What We Know and Need to Know about the Legal Needs of the Public
17 Pages Posted: 11 Apr 2017
Date Written: 2016
Abstract
In contemporary market democracies, law reaches deeply into many aspects of daily life. Thousands of Americans every day find themselves facing troubles that emerge “at the intersection of civil law and everyday adversity,” involving work, finances, insurance, pensions, wages, benefits, shelter, and the care of young children and dependent adults, among other core matters. Though these different types of problems affect different aspects of people’s lives and concern different kinds of relationships, they are defined by a central important quality: they are justiciable. They have civil legal aspects, raise civil legal issues, have consequences shaped by civil law, and may become objects of formal legal action.
This Paper reviews what we know about the civil legal needs of the public, focusing on the U.S. context but drawing on research from peer nations as well. In so doing, the Paper reveals some key gaps in our knowledge. Across a range of studies, we have good evidence that:
• Experience with civil justice situations is common and widespread, affecting all segments of the population. Many involve “bread and butter issues” at the core of contemporary life, affecting livelihood, shelter, or the care and custody of dependents. • Populations that are vulnerable or disadvantaged often report higher rates of contact with civil justice situations, and greater incidence of negative consequences from these events. • Most civil justice situations will never involve contact with an attorney or a court.

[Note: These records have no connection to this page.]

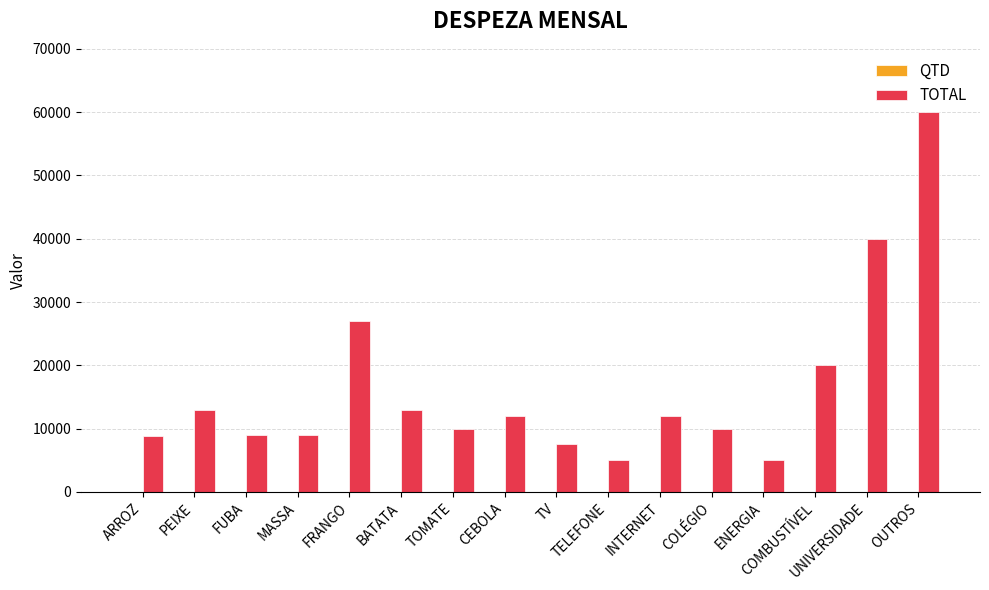

What is the greatest value displayed?

60000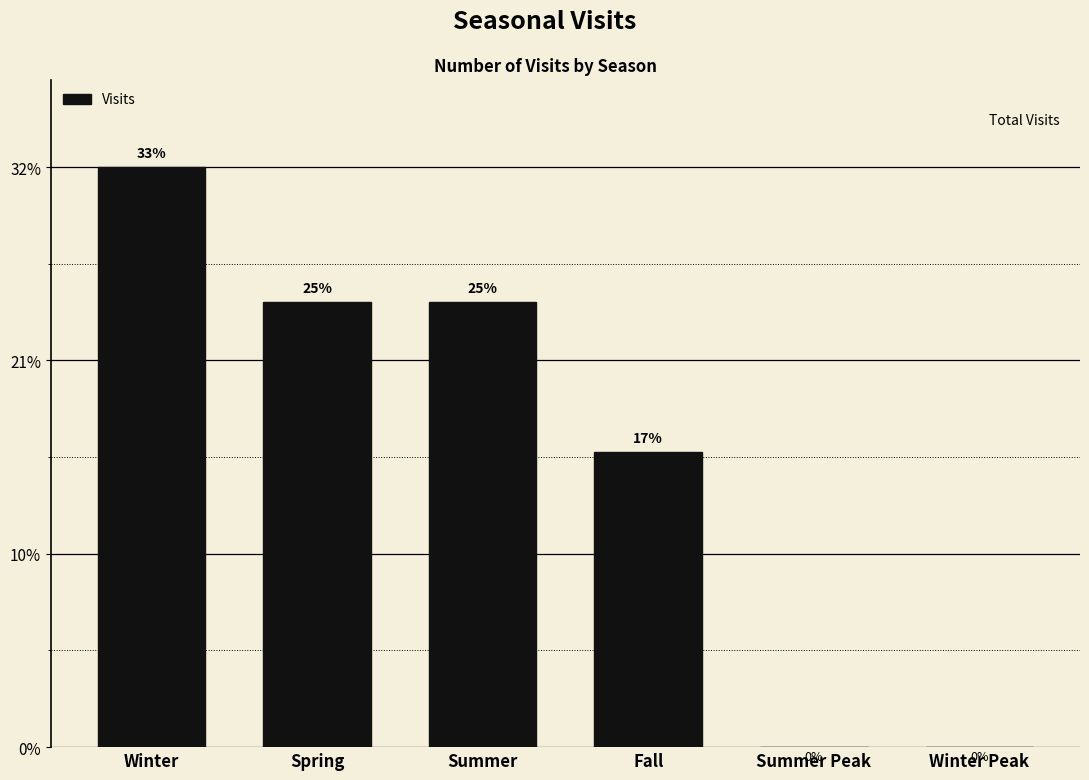

Reading left to right, extract all data points from this chart.

Winter=120	Spring=92	Summer=92	Fall=61	Summer Peak=0	Winter Peak=0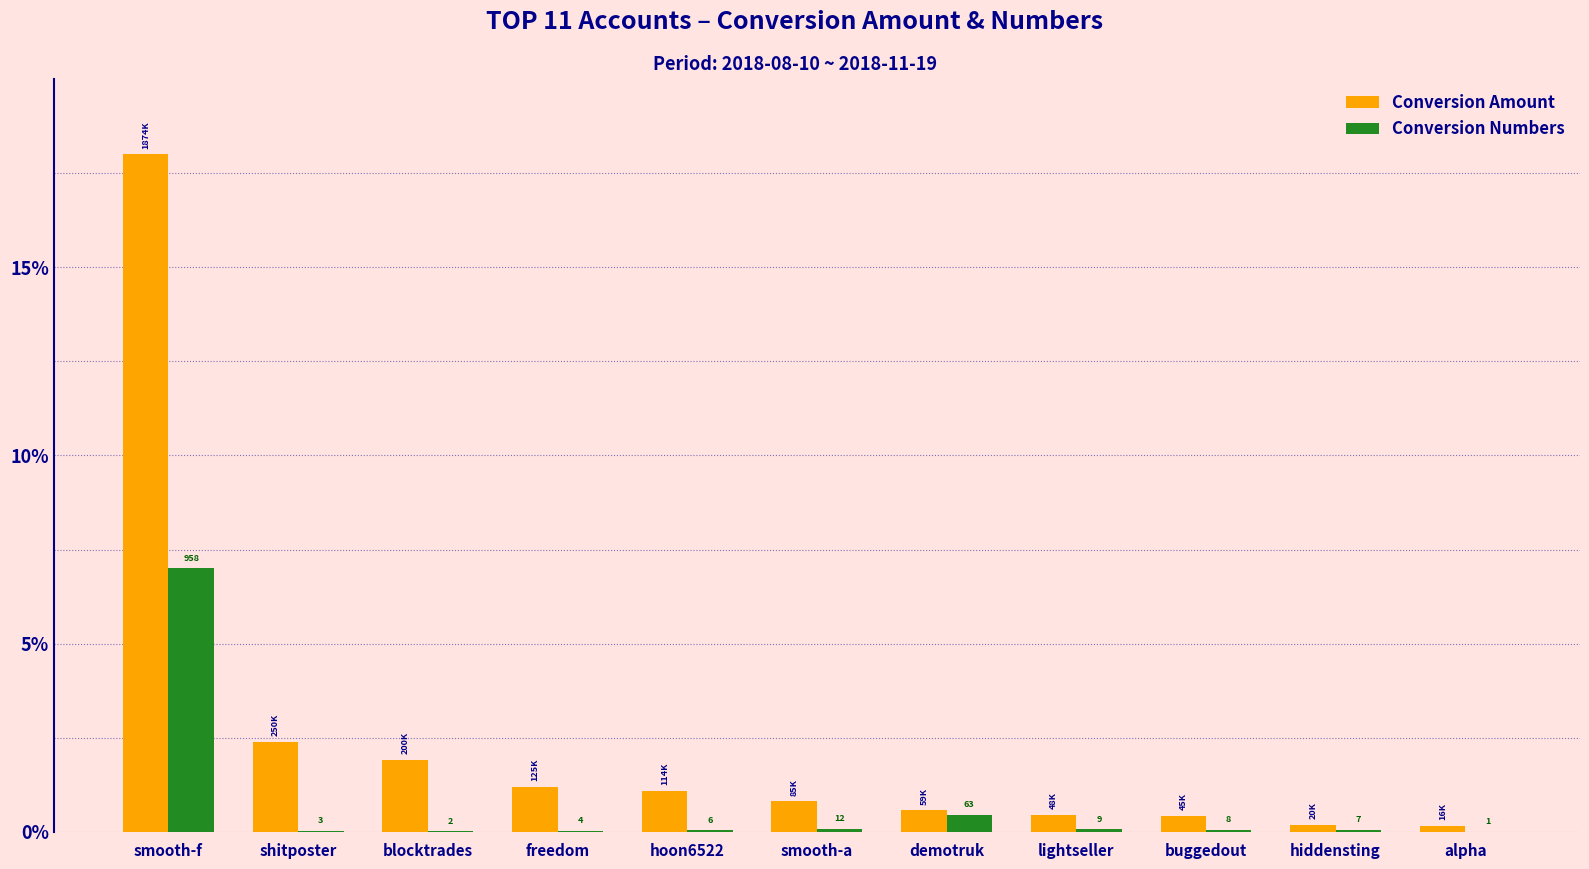

What are all the series names shown in the legend?

Conversion Amount, Conversion Numbers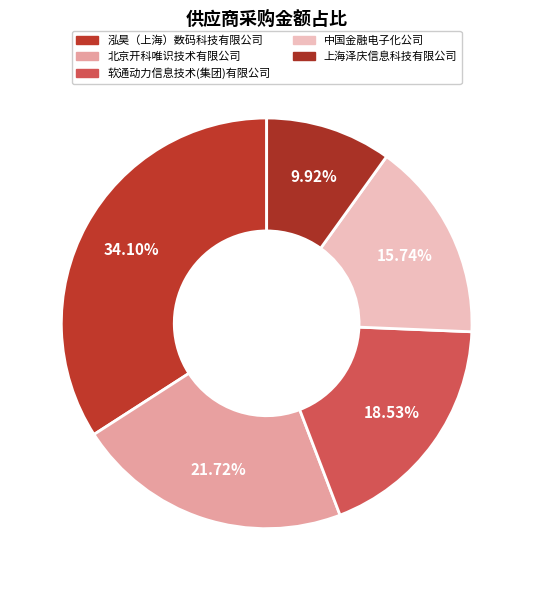

Does any single category account for the majority?

No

The most important reasons that people do not take their civil justice situations to law are: (1) they do not think the issues are legal or consider law as a solution; and (2) they often believe that they understand their situations, and are taking those actions that are possible.
• The cost of legal services or court processes plays a secondary role in people’s decisions about how to handle the civil justice situations they encounter.
Paradoxically, despite the stylized facts we often deploy in our arguments and advocacy, we do not know the answers to some of the million dollar questions. To be specific, we do not know:
• How many civil justice situations are actually civil legal needs; • How many civil legal needs go unmet; and • How civil legal needs affect the people who experience them and society at large.